Portanto, se Antônio transferiu o veículo quando ele valia R$ 90 mil, esse dado terá importância na conferência. A análise concreta, porém, também considera os documentos da transferência e as circunstâncias do inventário.
Como o pai poderia ter protegido a doação?
Antônio poderia declarar que o carro sairia da parte disponível do patrimônio e ficaria dispensado da colação.
O artigo 2.005 do Código Civil admite essa dispensa quando o doador a registra no próprio ato de doação ou em testamento. Contudo, o benefício precisa respeitar a parcela do patrimônio que ele podia distribuir livremente.

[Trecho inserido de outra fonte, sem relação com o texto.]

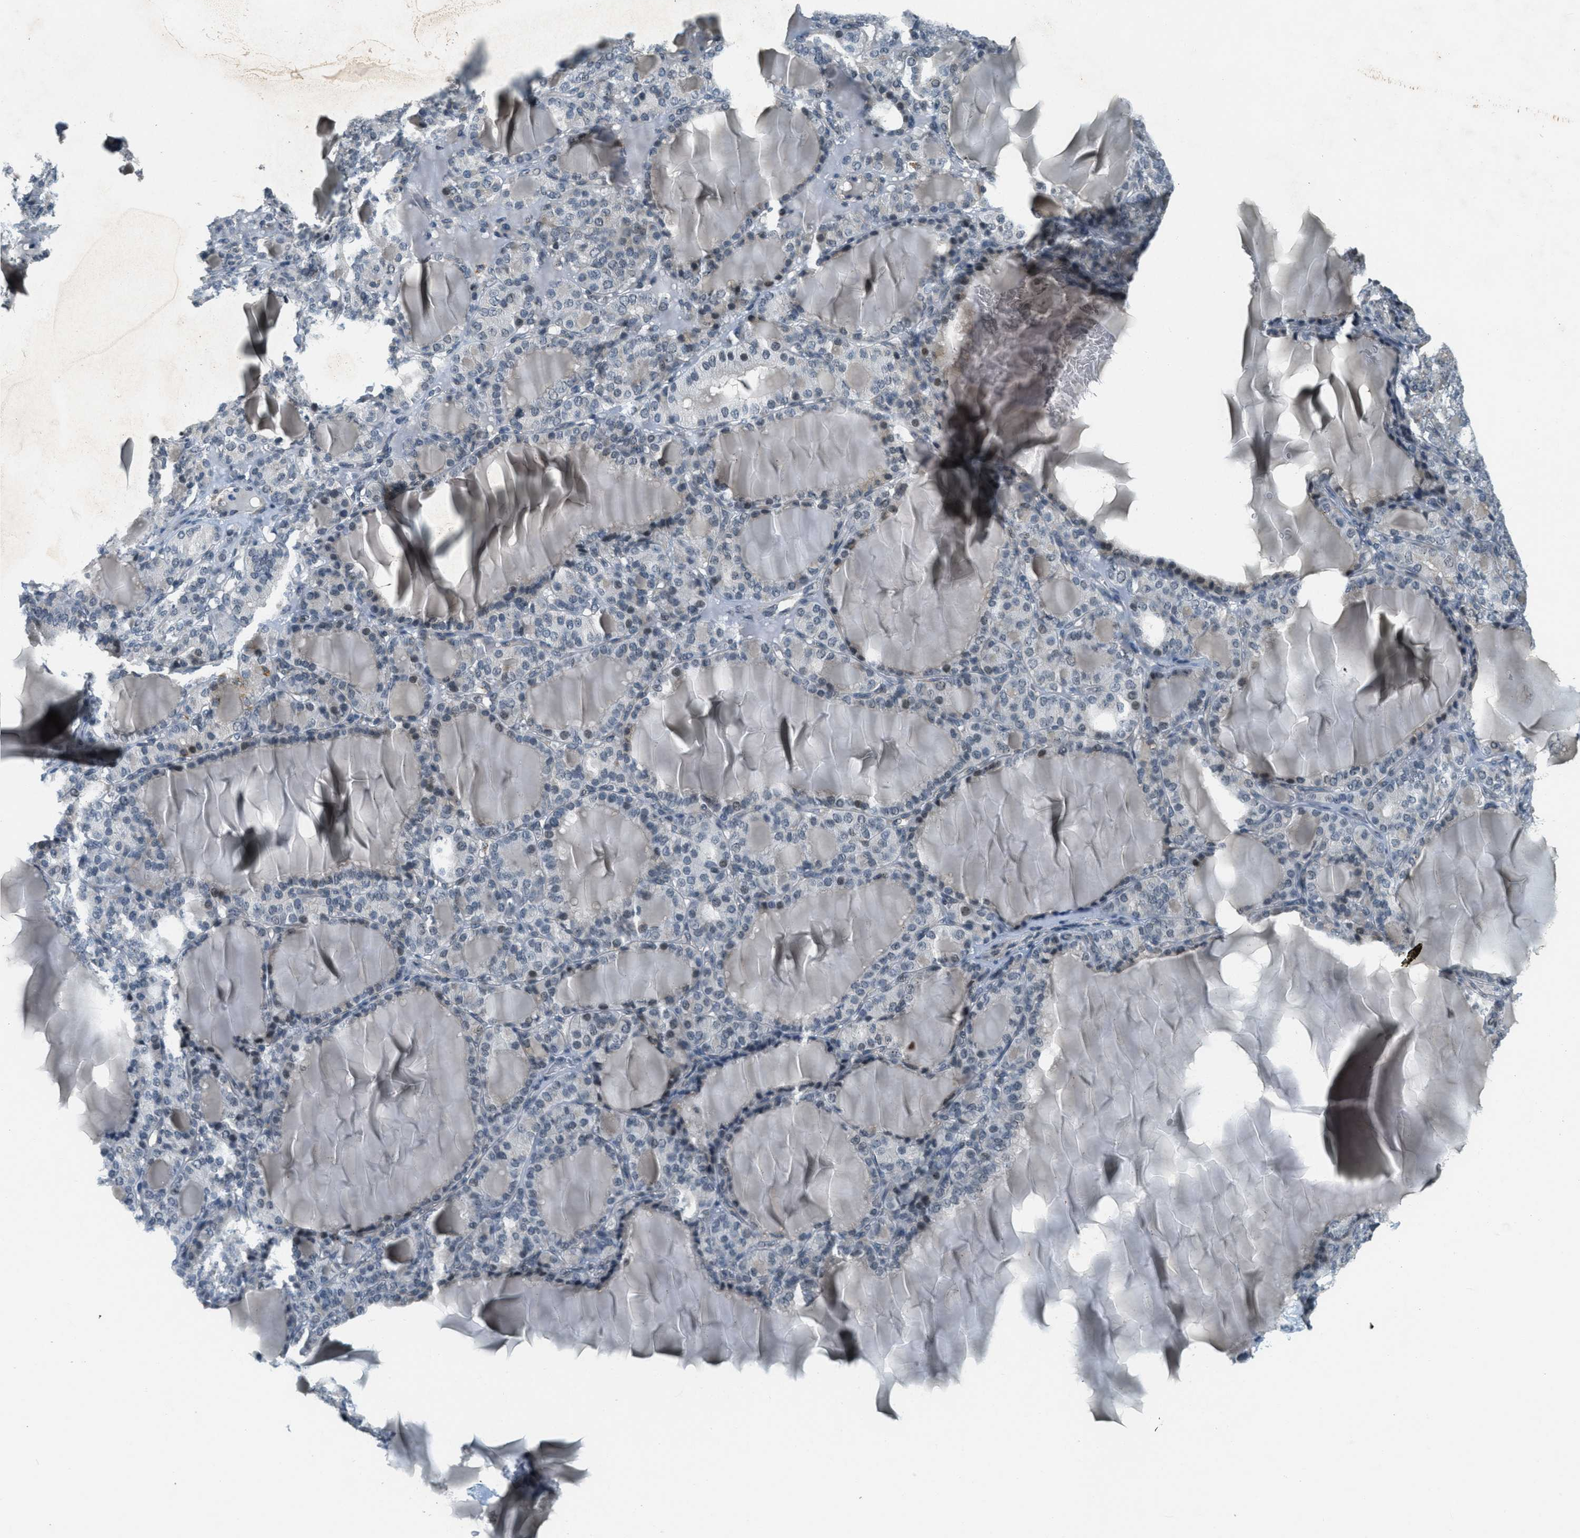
{"staining": {"intensity": "moderate", "quantity": "<25%", "location": "cytoplasmic/membranous"}, "tissue": "thyroid gland", "cell_type": "Glandular cells", "image_type": "normal", "snomed": [{"axis": "morphology", "description": "Normal tissue, NOS"}, {"axis": "topography", "description": "Thyroid gland"}], "caption": "An image of human thyroid gland stained for a protein reveals moderate cytoplasmic/membranous brown staining in glandular cells. The staining was performed using DAB to visualize the protein expression in brown, while the nuclei were stained in blue with hematoxylin (Magnification: 20x).", "gene": "DDX47", "patient": {"sex": "female", "age": 28}}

A presença de herdeiros necessários reserva metade da herança para a legítima. Em regra, o pai só pode dispor livremente da outra metade.
Se a doação ultrapassar essa parte disponível e prejudicar a legítima dos demais filhos, a Justiça poderá reduzir o excesso. O STJ reforça que a validade dessa liberalidade deve ser examinada conforme o patrimônio existente no momento da doação.
Doação sem dispensa x doação com dispensa
Sem dispensa de colação
O veículo representa um adiantamento da herança. Assim, seu valor entra na conta da parte que a filha receberá no inventário.
Com dispensa expressa
O carro pode ficar fora da colação, desde que o valor esteja dentro da metade disponível do patrimônio do pai.
Doação acima da parte disponível
A filha não perde necessariamente todo o veículo. Porém, precisa devolver ou compensar a parcela que invadiu o direito reservado aos outros herdeiros.
A gratidão precisa aparecer nos documentos
No exemplo de Ana, todos sabiam por que Antônio entregou o carro à filha. Ainda assim, a intenção familiar não substitui o planejamento sucessório.
Além disso, a transferência do veículo para o nome da filha comprova a doação, mas não demonstra automaticamente a dispensa de colação.
Por isso, quem deseja recompensar um filho pelos cuidados prestados deve formalizar a vontade com orientação jurídica. Escritura, instrumento de doação e testamento podem evitar interpretações diferentes depois da morte.
A história mostra que os irmãos não recebem obrigatoriamente “um pedaço do carro”. No entanto, podem exigir que o valor entre no cálculo da herança quando o pai não deixou uma dispensa válida.
No fim, o cuidado de 12 anos tem enorme valor afetivo. Para produzir o resultado patrimonial desejado, porém, a gratidão também precisa respeitar os limites da herança e aparecer claramente nos documentos.